→ DATASET:

■ ■ ■

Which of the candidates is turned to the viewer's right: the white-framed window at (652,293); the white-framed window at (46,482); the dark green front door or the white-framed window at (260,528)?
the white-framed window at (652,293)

■ ■ ■

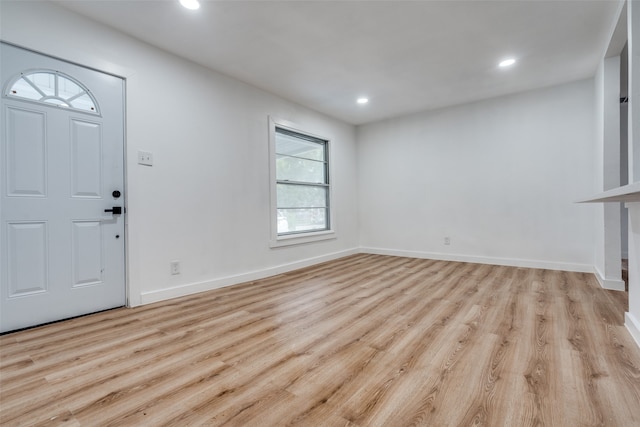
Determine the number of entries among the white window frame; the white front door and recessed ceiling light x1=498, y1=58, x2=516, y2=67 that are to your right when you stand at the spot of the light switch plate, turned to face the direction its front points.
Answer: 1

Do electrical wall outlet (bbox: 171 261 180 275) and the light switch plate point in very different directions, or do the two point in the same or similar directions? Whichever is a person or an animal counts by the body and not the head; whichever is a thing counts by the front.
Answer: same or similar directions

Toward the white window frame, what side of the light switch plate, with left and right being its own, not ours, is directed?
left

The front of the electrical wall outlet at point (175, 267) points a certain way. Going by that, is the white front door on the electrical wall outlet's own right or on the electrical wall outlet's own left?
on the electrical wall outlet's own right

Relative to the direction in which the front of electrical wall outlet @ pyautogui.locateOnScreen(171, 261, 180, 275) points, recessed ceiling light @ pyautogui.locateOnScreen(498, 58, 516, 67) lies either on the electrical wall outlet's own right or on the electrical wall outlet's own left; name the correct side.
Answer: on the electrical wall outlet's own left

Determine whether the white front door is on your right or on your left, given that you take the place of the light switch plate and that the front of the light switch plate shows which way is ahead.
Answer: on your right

■ ■ ■

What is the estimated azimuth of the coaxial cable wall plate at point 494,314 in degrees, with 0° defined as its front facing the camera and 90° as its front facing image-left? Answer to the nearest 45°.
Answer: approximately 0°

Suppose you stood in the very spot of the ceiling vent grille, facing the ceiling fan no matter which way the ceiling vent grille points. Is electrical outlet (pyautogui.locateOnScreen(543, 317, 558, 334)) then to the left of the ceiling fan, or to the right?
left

■ ■ ■

→ TASK OBJECTIVE:
Recast the items starting at the line that contains "Toward the white" and ending at the line that contains "Answer: on the" as a JSON list of strings, one string per line, with blank lines left out.

→ RESPONSE:
[
  "Toward the white window frame, what side of the light switch plate, with left and right being its own, not ours, is directed?",
  "left",
  "The front of the electrical wall outlet at point (175, 267) points a certain way. Going by that, is the white front door on the electrical wall outlet's own right or on the electrical wall outlet's own left?",
  "on the electrical wall outlet's own right",
  "Relative to the direction in which the front of electrical wall outlet @ pyautogui.locateOnScreen(171, 261, 180, 275) points, recessed ceiling light @ pyautogui.locateOnScreen(498, 58, 516, 67) lies either on the electrical wall outlet's own right or on the electrical wall outlet's own left; name the correct side.",
  "Answer: on the electrical wall outlet's own left"
]